Cave historique des Hospices civils de Strasbourg

Succès toujours !

Publié le 13/12/2018

Les journées portes ouvertes de décembre de la cave historique des Hospices civils de Strasbourg ont attiré de nombreux visiteurs le 1er décembre et plus encore le 8 décembre, avec près d’une centaine de vins proposés à la dégustation.

Depuis plusieurs années, décembre est devenu un mois phare pour la cave historique des Hospices civils de Strasbourg, avec ses journées portes ouvertes qui drainent un public nombreux et toujours très cosmopolite.

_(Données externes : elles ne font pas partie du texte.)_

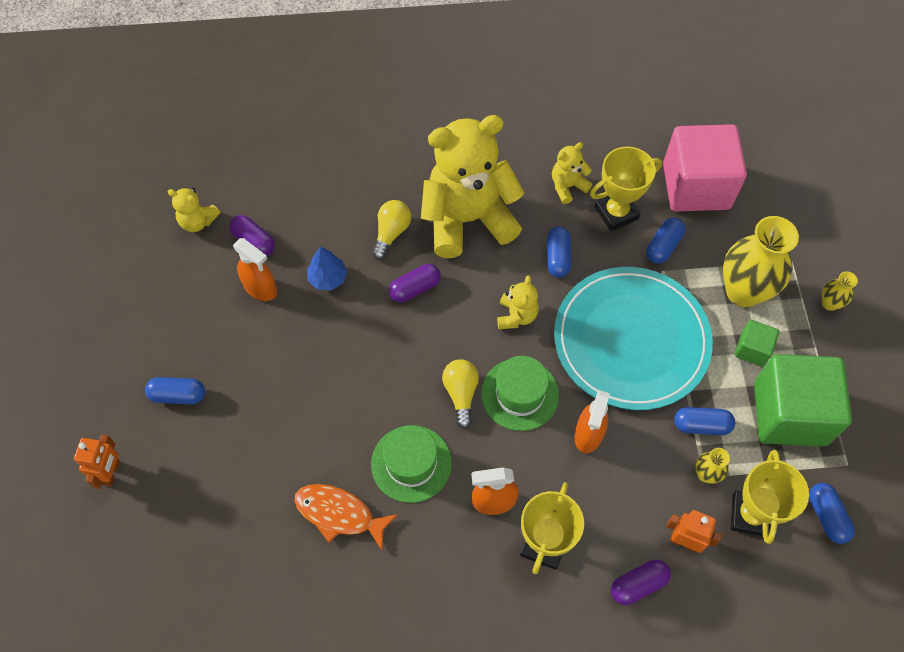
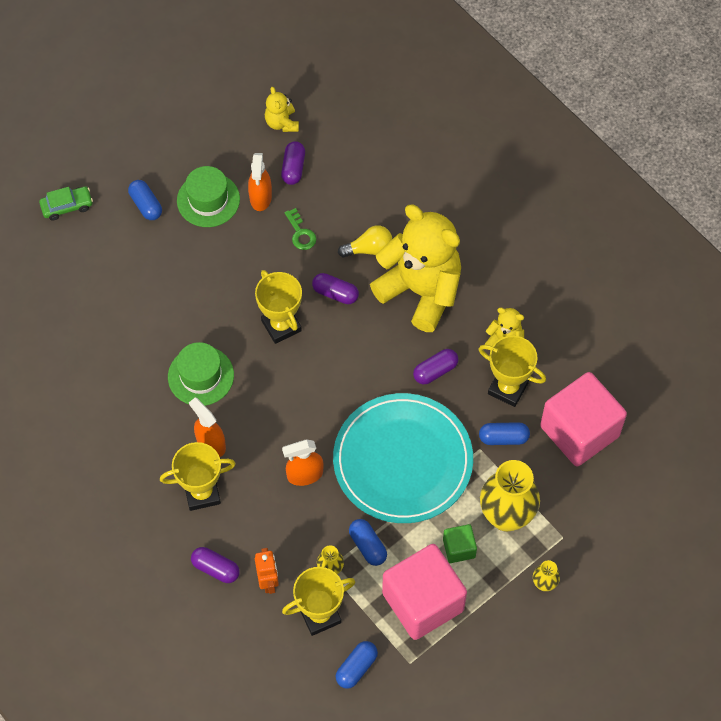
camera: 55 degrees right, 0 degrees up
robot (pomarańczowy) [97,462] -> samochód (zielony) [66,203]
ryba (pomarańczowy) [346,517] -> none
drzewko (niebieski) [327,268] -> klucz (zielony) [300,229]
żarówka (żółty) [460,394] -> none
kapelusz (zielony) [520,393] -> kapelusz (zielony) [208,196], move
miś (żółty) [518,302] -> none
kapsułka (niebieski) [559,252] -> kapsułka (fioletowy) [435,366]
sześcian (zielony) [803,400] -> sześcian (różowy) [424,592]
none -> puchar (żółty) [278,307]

Le premier rendez-vous vinique a démarré avec une belle affluence le 1er décembre. Neuf vignerons adhérents de la Sica (Société civile d’intérêt collectif agricole) ont accueilli les visiteurs, amateurs éclairés ou néophytes, alsaciens et touristes, pour une découverte de leurs vins. Vins d’Alsace, un public éclectique conquis 88 vins au total ont été proposés à la dégustation. Certains amateurs ont jeté leur dévolu sur le pinot noir, comparant les terroirs, les millésimes et les touches particulières des vignerons. Les visiteurs n’ont pas manqué le clin d’œil festif de la maison Wolfberger, avec Caracterre 2015 en magnum, une édition limitée à 200 bouteilles. Un vin surprenant issu d’un terroir calcaire, élevé en fût et vinifié selon la méthode bourguignonne. Autre magnum Wolfberger, le gewurztraminer grand cru Hatschbourg 2016. Les visiteurs se sont laissés tenter par la découverte du très original muscat Signature 2015 du domaine Xavier Muller de Marlenheim, vendangé en vendanges tardives, et du muscat 2015 grand cru Marckrain de Michel Fonné de Bennwihr. Festivités obligent, les pinots gris et les crémants ont eu la cote, dont ceux des Hospices civils ou d’André Ruhlmann de Dambach-la-Ville, des vins commentés par sa fille sommelière Louise-Anne. Outre la découverte d’autres régions viticoles et d’institutions publiques gérant des domaines viticoles, la cave a proposé une rencontre avec des domaines du lycée agricole de Gironde, le château Grand Baril et château Real Caillou, qui travaille depuis une quinzaine d’années avec ce lycée et la cave. Le public a pu notamment déguster notamment un Lalande de Pomerol 2014. Cette journée portes ouvertes, riche en échanges avec les vignerons, en belles découvertes, a fait le plein de visiteurs. Un succès qui ne devrait pas se démentir pour celle du 15 décembre. Avis aux amateurs !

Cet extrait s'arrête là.